Premiers pas devant la caméra avec Henri Verneuil
Ma mère, directrice de castings, a fait de sacrés films avec Roman Polanski, Bertrand Blier, Henri Verneuil, des gens que j’étais amenée à croiser. C’est parce qu’ils m’ont donné à voir ce métier-là que j’ai eu envie de reprendre le flambeau. J’ai passé beaucoup de temps au studio de Billancourt où tout le cinéma se faisait. Ma mère ne voulait pas que je tourne dans des films, que ce soit une facilité. Un jour, elle a eu un problème avec un enfant qui s’est désisté d’un tournage. Je me suis retrouvée à jouer Marie-France Pisier enfant, dans une seule scène du Corps de mon ennemi d’Henri Verneuil. C’était un flashback en costume, dans les années 1940.

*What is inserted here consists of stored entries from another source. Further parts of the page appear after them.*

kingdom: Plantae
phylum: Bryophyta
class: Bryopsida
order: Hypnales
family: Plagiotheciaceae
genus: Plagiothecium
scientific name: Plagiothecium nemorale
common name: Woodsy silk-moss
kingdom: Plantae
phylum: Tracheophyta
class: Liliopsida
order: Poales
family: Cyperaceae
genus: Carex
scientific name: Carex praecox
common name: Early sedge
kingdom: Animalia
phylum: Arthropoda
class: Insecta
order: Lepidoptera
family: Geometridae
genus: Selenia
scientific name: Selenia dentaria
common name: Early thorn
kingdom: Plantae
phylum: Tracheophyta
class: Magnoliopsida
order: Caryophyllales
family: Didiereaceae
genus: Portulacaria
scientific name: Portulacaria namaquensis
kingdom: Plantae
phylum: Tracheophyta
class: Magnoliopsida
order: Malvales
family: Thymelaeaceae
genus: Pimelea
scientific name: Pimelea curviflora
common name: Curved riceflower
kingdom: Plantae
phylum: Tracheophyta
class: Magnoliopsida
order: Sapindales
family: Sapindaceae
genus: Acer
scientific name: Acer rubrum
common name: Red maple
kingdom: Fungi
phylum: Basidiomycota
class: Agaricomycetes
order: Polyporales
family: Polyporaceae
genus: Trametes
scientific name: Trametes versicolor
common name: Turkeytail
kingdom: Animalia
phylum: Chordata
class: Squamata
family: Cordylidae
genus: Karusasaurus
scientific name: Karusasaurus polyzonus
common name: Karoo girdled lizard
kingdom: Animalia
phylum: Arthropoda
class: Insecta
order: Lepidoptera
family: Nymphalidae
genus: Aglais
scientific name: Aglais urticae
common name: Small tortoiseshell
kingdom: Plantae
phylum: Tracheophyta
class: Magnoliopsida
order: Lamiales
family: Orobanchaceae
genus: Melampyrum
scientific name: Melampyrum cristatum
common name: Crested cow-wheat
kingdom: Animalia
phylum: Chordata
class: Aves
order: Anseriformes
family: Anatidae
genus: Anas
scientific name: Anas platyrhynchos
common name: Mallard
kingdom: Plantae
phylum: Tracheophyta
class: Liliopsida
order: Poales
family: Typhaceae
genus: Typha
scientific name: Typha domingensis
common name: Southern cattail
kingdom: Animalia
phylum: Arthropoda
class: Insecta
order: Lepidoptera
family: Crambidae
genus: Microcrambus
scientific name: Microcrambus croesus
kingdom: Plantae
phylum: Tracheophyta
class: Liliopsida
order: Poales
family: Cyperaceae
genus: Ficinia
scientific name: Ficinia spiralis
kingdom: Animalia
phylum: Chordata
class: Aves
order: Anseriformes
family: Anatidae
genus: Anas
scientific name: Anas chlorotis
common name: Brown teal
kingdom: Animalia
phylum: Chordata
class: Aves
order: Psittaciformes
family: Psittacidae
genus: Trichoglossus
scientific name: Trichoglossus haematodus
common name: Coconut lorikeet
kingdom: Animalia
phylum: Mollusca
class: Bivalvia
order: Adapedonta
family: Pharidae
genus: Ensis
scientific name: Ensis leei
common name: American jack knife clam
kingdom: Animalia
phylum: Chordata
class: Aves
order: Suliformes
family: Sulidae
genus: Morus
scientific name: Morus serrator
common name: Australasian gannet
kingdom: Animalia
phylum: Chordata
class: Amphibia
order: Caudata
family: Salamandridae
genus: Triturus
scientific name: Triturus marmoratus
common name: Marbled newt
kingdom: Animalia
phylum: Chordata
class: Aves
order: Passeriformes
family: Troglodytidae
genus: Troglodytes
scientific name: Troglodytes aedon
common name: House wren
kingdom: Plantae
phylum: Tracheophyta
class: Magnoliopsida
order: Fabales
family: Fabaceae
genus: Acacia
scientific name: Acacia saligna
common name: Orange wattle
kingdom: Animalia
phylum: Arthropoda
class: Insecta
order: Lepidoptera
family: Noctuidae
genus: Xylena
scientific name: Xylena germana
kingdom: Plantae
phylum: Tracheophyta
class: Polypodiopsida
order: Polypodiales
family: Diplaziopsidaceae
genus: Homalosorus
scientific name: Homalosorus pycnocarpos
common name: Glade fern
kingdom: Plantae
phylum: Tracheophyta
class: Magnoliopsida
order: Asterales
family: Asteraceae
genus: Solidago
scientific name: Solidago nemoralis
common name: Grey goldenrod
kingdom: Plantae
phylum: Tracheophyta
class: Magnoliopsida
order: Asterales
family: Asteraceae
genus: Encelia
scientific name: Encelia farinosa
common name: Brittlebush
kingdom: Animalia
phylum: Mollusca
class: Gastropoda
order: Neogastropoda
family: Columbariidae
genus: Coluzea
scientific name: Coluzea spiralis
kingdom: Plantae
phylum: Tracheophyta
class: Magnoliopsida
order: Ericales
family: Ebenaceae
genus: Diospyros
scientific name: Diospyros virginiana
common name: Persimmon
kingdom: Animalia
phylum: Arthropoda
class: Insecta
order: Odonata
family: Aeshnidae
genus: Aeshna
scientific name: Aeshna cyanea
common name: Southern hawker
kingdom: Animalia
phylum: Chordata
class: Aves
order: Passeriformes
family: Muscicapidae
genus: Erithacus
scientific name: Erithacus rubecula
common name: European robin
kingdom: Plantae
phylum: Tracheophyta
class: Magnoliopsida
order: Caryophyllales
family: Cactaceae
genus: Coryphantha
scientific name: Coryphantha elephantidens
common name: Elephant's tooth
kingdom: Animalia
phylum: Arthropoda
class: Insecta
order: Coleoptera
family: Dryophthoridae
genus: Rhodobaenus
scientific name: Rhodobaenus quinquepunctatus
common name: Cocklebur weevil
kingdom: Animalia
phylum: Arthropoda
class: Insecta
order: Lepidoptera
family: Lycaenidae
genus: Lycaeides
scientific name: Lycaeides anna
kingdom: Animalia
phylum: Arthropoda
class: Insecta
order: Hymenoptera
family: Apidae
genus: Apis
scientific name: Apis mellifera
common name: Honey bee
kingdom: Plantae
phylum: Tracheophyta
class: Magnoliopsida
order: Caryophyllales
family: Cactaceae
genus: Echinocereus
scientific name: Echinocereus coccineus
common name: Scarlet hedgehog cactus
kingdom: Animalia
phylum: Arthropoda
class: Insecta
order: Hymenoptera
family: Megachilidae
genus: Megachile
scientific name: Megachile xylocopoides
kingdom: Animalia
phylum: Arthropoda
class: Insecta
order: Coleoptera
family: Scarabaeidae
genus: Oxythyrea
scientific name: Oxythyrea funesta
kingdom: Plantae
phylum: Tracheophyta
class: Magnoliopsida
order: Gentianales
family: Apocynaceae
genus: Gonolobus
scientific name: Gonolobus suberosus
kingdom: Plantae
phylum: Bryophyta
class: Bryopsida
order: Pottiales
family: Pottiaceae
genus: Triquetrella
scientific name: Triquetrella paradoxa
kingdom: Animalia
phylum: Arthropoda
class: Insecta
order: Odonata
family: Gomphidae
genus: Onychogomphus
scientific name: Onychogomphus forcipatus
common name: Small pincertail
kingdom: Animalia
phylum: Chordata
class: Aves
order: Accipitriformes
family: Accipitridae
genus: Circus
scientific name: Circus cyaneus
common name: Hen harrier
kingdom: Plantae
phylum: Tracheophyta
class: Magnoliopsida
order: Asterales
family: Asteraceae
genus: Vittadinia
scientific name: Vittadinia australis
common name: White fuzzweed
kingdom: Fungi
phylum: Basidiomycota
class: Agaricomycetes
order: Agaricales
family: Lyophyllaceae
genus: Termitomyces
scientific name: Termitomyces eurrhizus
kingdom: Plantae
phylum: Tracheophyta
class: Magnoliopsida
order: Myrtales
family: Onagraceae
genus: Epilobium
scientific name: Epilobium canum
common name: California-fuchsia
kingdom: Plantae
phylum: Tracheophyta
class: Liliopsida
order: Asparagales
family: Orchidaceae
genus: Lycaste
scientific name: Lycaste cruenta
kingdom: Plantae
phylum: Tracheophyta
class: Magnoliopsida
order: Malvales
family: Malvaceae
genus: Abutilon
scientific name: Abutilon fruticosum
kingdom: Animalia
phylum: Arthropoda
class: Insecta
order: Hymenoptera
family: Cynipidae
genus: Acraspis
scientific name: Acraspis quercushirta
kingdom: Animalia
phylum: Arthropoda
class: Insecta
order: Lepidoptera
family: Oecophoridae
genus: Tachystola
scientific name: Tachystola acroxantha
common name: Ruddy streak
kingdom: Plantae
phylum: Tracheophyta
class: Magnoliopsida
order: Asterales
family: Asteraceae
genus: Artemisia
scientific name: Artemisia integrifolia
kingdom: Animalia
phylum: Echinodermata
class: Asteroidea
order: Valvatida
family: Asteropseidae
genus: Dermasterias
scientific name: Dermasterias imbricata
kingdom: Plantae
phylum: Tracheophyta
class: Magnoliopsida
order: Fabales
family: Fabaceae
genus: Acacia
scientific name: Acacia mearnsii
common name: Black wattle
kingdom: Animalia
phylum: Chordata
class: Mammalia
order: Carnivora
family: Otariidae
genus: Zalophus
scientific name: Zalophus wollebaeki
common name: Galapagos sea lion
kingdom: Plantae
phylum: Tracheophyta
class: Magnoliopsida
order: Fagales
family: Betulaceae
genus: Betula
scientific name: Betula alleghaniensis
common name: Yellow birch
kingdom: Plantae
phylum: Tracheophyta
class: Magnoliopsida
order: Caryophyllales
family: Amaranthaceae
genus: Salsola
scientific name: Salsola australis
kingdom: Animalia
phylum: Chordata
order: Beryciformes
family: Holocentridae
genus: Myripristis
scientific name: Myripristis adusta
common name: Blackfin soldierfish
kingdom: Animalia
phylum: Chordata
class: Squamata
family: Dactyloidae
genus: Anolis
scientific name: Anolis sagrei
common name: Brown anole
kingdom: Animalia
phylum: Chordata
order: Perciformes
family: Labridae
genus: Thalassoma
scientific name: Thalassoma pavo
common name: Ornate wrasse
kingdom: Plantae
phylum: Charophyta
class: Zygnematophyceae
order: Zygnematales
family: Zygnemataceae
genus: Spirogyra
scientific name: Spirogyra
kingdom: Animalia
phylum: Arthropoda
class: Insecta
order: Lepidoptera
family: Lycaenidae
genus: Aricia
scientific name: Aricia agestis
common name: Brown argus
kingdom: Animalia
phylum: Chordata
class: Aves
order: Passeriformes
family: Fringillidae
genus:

L’inspiration majeure : Bertrand Blier
Celui qui m’a vraiment inspirée, c’est Bertrand Blier. Quand j’ai voulu faire du cinéma, je me rappelle avoir pris mon courage à deux mains, avoir demandé à ce qu’il me reçoive pour me donner des conseils. Le choc pour moi, ça doit être Beau-père. J’étais préado et je me suis totalement identifiée au personnage qui s’appelle Marion. L’histoire, les dialogues, l’univers : tout coïncidait avec moi. Il fait vraiment partie des réalisateurs qui m’ont donné envie de faire du cinéma. Si je devais avoir un ADN commun avec quelqu’un, ce serait lui pour la transgression. On est aussi obsédés l’un que l’autre par les trios amoureux. J’ai d’ailleurs beaucoup tourné autour de la question avec Dans Les Beaux Jours, Rien à faire, Love etc, Et ta sœur...
Les parapluies de Demy
Comme beaucoup, les premiers films qui m’ont marquée sont ceux qu’on voyait le dimanche soir à la télé, ceux qui racontaient des histoires de grands avec le côté chronique : Claude Lelouch, François Truffaut et Maurice Pialat, que j’ai découvert au cinéma avec A nos amours. Mais on a tous des réalisateurs dont on revoit les films régulièrement et qui aident à vivre. Moi, c’est Jacques Demy avec Les parapluies de Cherbourg. Je fais des séances entières de psychanalyse en parlant des quatre parties du film. Ce long métrage, c’est comme s’il était à moi. Je me souviens également de la découverte des Demoiselles de Rochefort à la télé avec ma mère, de chanter ses chansons à la maison… Mon amour pour ses films est très profond, ça touche des endroits extrêmement mélancoliques, liés aux émotions.
S’il ne devait en rester qu’un : Claude Sautet
Quand j’étais enfant, ado, j’avais un côté « petite vieille ». Je n’aimais pas la musique de jeunes, les films de jeunes… J’aimais Claude Sautet quand ce n’était pas à la mode. C’était l’idée que je me faisais de ce que je serais plus grande : des hommes qui jouent au poker et la femme qui passe par là, avec une chemise masculine car elle s’est levée la nuit et elle sert un whisky aux hommes enfumés. Ces hommes et femmes étaient incroyablement beaux… Si je devais partir avec un film qui m’aide à vivre, qui me rassure, qui ne me laisse pas toute seule, je partirais avec un film de Claude Sautet. Il évoque vraiment la vie avec générosité.
Julia Ducournau et les films « pas sages »
J’ai été extrêmement frappée par le talent de Julia Ducournau dans Grave. Pour moi, qui n’aime pas les films trop sages, c’est un geste artistique incroyable. J’ai été également très impressionnée par Pauline s’arrache (d’Emilie Brisavoine ndlr) et Party Girl (de Marie Amachoukeli et Claire Burger ndlr). C’est le côté « pas sage » qui m’a plu. Je suis très sensible à la prise de risques. La manière dont Mathieu Amalric a relevé le défi du biopic avec Barbara, c’est ce qui m’a le plus inspiré cette année.